Saved data entries:
◇ ◇ ◇
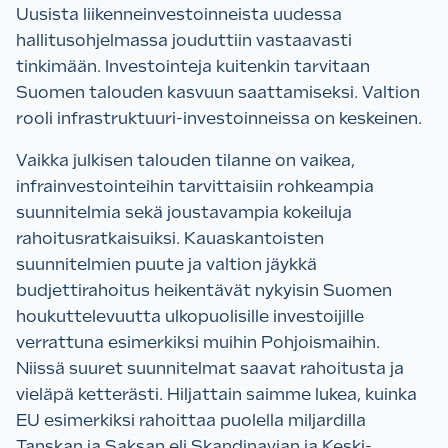
Uusista liikenneinvestoinneista uudessa
hallitusohjelmassa jouduttiin vastaavasti
tinkimään. Investointeja kuitenkin tarvitaan
Suomen talouden kasvuun saattamiseksi. Valtion
rooli infrastruktuuri-investoinneissa on keskeinen.
Vaikka julkisen talouden tilanne on vaikea,
infrainvestointeihin tarvittaisiin rohkeampia
suunnitelmia sekä joustavampia kokeiluja
rahoitusratkaisuiksi.
Kauaskantoisten
suunnitelmien puute ja valtion jäykkä
budjettirahoitus heikentävät nykyisin Suomen
houkuttelevuutta ulkopuolisille investoijille
verrattuna esimerkiksi muihin Pohjoismaihin.
Niissä suuret suunnitelmat saavat rahoitusta ja
vieläpä ketterästi. Hiljattain saimme lukea, kuinka
EU esimerkiksi rahoittaa puolella miljardilla
Tanskan ja Saksan eli Skandinavian ja Keski-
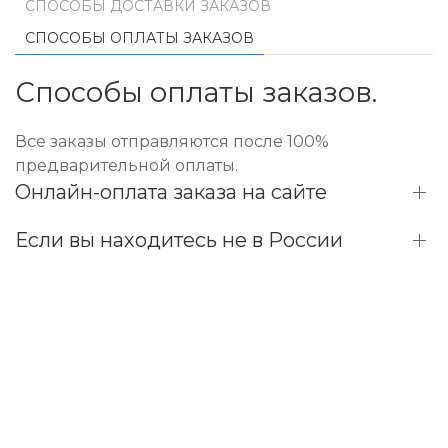
СПОСОБЫ ДОСТАВКИ ЗАКАЗОВ
СПОСОБЫ ОПЛАТЫ ЗАКАЗОВ
Способы оплаты заказов.
Все заказы отправляются после 100%
предварительной оплаты.
Онлайн-оплата заказа на сайте
Если вы находитесь не в России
◇ ◇ ◇
PROBLEM REQUIREMENTS:
Can you give back every line of text from these records word for word, leaving out the pictures?

EXERCISE SOLUTION:
Uusista liikenneinvestoinneista uudessa
hallitusohjelmassa jouduttiin vastaavasti
tinkimään. Investointeja kuitenkin tarvitaan
Suomen talouden kasvuun saattamiseksi. Valtion
rooli infrastruktuuri-investoinneissa on keskeinen.
Vaikka julkisen talouden tilanne on vaikea,
infrainvestointeihin tarvittaisiin rohkeampia
suunnitelmia sekä joustavampia kokeiluja
rahoitusratkaisuiksi.
Kauaskantoisten
suunnitelmien puute ja valtion jäykkä
budjettirahoitus heikentävät nykyisin Suomen
houkuttelevuutta ulkopuolisille investoijille
verrattuna esimerkiksi muihin Pohjoismaihin.
Niissä suuret suunnitelmat saavat rahoitusta ja
vieläpä ketterästi. Hiljattain saimme lukea, kuinka
EU esimerkiksi rahoittaa puolella miljardilla
Tanskan ja Saksan eli Skandinavian ja Keski-
СПОСОБЫ ДОСТАВКИ ЗАКАЗОВ
СПОСОБЫ ОПЛАТЫ ЗАКАЗОВ
Способы оплаты заказов.
Все заказы отправляются после 100%
предварительной оплаты.
Онлайн-оплата заказа на сайте
Если вы находитесь не в России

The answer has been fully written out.